October 16, 2017
[Jesus said:] Give therefore to the emperor the things that are the emperor's, and to God the things that are God's.
It occurred to me last week that in these musings, I often refer to the lessons for the upcoming Sunday, but don't always provide a link to those readings. So, beginning this week, I will make every effort to post links to all the readings for your convenience, in case you, the reader, would want to read them without having to look elsewhere.
Here are the lessons for Sunday, October 22:
I always use the readings as a springboard to my weekly writing. They offer a convenient framework for my thinking, most notably on mornings when I have no idea what to write about.
The lectionary is a priceless resource for anyone who engages in the reading or study of scripture, particularly a preacher. It is rare that a lectionary preacher, on any given Sunday, cannot apply one or more of the readings to events, or issues in our world or nation that are the dominant topics of discussion in society. Jesus' response to the trick question the Pharisees ask him in the Gospel reading from Matthew is a prime example (see above). In their sermon preparation for this week, many preachers will wrestle with how to interpret Jesus' words in light of our current political climate. Some will choose to avoid them altogether and choose another lesson.
For those who aren't involved in sermon preparation, the lectionary offers a disciplined pattern of studying God's word. It is wonderful devotional material. Most of all, it is inspiring.
One of my favorite verses in scripture is Paul's advice to his pupil, Timothy: "All scripture is inspired by God and isuseful for teaching, for reproof, for correction, and for training in righteousness, so that everyone who belongs to God may be proficient, equipped for every good work."[2 Timothy 3:16-17]
Among the most perplexing issues we as humans wrestle with is discerning God's will for our lives. The truth is, we will never fully know. But scripture offers us valuable guidance. To quote the blessed Martin Luther, "Let the man who would hear God speak, read Holy Scriptures."
Contrary to what some may think of the Bible, it isn't a list of laws and detailed instructions for carrying them out. But through the reading of scripture, we grow into mature sons and daughters of God, confident of God's love, confident of our relationship with Jesus Christ.
It is through the reading of scripture that we listen to the prompting of the Spirit, allowing it to show us the way of love in our thoughts, our choices and our actions. It is that relationship of love that moves us to respond to others in ways that reflect the love of Jesus that is in us.
May we be ever diligent in coming to know God's mind even better through studying the Scriptures.
Tomorrow, Tuesday, October 17
, I will join the rostered ministers of the Eastern Conference at Shepherd of the Valley Retirement Community in Warren for our annual gathering together. We will worship and then discuss what is happening in the synod and the wider church.
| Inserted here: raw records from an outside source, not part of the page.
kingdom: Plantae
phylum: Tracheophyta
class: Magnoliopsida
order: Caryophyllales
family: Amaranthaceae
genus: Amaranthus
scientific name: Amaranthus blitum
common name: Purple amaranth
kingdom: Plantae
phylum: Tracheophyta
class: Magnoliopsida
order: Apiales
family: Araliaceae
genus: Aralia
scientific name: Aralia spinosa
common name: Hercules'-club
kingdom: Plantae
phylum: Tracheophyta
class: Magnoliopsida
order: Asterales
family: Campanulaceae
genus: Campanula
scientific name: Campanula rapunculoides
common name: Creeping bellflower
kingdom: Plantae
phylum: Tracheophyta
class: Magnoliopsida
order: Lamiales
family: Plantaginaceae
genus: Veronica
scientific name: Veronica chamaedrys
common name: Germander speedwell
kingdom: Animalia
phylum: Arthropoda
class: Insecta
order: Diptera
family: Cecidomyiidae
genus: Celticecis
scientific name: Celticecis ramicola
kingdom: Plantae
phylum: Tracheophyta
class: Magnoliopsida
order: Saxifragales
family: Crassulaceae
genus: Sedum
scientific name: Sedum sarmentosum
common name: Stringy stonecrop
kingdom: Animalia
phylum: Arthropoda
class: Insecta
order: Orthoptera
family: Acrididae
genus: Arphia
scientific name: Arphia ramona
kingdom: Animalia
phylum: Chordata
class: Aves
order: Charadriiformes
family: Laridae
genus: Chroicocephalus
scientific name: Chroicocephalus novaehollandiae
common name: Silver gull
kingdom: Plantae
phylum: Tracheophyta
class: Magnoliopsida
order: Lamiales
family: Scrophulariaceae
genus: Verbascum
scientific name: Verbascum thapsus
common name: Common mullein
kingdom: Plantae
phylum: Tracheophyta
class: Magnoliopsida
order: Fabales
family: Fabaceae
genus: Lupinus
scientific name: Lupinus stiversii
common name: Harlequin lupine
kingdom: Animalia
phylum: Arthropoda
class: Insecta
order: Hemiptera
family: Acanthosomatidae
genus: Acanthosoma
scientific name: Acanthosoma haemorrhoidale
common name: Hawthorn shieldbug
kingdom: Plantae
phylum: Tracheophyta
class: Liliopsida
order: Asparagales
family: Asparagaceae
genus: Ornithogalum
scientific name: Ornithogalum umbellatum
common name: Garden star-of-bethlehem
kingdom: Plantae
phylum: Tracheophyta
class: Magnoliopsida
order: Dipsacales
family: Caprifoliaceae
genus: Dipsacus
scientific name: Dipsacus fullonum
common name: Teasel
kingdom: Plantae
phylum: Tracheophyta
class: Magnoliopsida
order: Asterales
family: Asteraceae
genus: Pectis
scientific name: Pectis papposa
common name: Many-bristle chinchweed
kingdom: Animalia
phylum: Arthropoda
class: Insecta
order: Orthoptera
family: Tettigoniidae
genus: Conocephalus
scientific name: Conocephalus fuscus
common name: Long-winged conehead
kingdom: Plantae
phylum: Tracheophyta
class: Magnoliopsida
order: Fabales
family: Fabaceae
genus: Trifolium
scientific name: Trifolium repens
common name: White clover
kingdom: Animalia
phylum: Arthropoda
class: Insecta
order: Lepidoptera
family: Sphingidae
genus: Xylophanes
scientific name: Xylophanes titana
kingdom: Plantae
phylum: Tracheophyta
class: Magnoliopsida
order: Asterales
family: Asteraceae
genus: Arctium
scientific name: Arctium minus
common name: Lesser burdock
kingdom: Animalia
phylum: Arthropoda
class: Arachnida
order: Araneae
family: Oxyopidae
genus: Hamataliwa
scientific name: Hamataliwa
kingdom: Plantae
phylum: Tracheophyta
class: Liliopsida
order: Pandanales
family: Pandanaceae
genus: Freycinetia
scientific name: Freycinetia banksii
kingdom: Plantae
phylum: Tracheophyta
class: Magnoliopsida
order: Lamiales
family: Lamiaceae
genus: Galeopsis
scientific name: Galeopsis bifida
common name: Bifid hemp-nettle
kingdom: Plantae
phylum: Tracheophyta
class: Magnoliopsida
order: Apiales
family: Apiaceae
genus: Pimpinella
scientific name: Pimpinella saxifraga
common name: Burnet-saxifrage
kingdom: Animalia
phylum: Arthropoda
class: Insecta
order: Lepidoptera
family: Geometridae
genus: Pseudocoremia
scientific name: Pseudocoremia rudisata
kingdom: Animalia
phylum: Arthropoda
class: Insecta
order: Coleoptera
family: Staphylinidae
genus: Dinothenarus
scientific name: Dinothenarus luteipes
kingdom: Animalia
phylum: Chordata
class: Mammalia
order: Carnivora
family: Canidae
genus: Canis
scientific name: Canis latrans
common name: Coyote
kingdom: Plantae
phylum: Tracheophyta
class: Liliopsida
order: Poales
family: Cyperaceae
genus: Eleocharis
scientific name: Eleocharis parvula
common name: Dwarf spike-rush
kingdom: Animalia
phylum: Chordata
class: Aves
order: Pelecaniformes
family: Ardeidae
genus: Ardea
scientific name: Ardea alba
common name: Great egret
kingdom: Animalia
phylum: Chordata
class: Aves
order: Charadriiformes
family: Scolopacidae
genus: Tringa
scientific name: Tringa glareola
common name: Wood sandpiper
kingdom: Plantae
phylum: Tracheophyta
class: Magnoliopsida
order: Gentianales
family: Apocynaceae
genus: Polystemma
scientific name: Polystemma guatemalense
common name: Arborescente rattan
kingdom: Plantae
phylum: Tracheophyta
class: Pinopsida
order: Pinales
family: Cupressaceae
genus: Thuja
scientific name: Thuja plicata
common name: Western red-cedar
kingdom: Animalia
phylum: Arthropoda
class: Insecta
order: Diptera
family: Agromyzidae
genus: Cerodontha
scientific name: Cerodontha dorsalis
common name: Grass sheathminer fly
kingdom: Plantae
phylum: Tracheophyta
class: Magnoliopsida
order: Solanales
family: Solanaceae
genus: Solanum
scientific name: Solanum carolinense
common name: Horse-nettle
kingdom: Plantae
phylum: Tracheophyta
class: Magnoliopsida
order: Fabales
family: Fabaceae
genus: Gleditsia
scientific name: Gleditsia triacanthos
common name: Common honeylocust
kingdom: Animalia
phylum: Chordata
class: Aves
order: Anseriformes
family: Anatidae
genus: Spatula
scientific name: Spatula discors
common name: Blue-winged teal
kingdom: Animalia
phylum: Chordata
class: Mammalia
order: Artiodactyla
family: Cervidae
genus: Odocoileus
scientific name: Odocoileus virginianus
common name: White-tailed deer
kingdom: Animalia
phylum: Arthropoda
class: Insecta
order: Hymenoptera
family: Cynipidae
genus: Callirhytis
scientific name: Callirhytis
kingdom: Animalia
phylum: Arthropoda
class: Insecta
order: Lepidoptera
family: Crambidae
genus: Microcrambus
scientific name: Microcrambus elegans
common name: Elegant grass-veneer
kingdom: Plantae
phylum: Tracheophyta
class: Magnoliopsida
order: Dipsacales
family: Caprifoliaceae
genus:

I will be accompanied by Nick Kiger, Associate Director of Mission Support for the ELCA, who is spending time with us this week conducting a symposium with our synod. Nick will also spend time with our synod council as we meet in retreat this Friday and Saturday.
Wednesday, October 18
, I will be at St. Hilary Catholic Church in Fairlawn, which is combining with its next-door neighbor, Faith Lutheran Church, to observe the 500th Anniversary of the Reformation, and discuss Declaration on the Way, a review of the positive steps that have been taken in the past 50 years of Lutheran-Catholic dialogue. The evening begins with a prayer service at 6:30 p.m.
And as stated above, the Northeastern Ohio Synod Council will gather in retreat on Friday evening, October 20, and Saturday, October 21, at Camp Mowana. Our time will be spent in worship, discernment and discussion, as we look ahead toward the coming year as people of God serving Christ's church together in the 20 counties of our synod.
Sunday, October 22
, at 1:30 p.m., I will be at the Episcopal Church of Our Savior, as they welcome our mission congregation, Iglesia Sagrado Corazón, to its new worship location. Sagrado Corazón is one two Latino mission congregations in the Northeastern Ohio Synod. This move was necessitated by the closing of Bethany Lutheran Church last week. We give thanks to God for our full-communion partnership with the Episcopal Church, which opens new doors to doing ministry together, and share in the mission of Christ.
That same Sunday afternoon at 4 p.m., I will once again join the people of God and the talented musicians at Faith Lutheran Church, in Fairlawn, for the 500th Reformation Anniversary Hymnfest, as we celebrate the musical heritage of our Lutheran tradition.
This week and always, may we seek out the will of God as best we can and go forward entrusting the choices we make into the hands of our loving and forgiving God.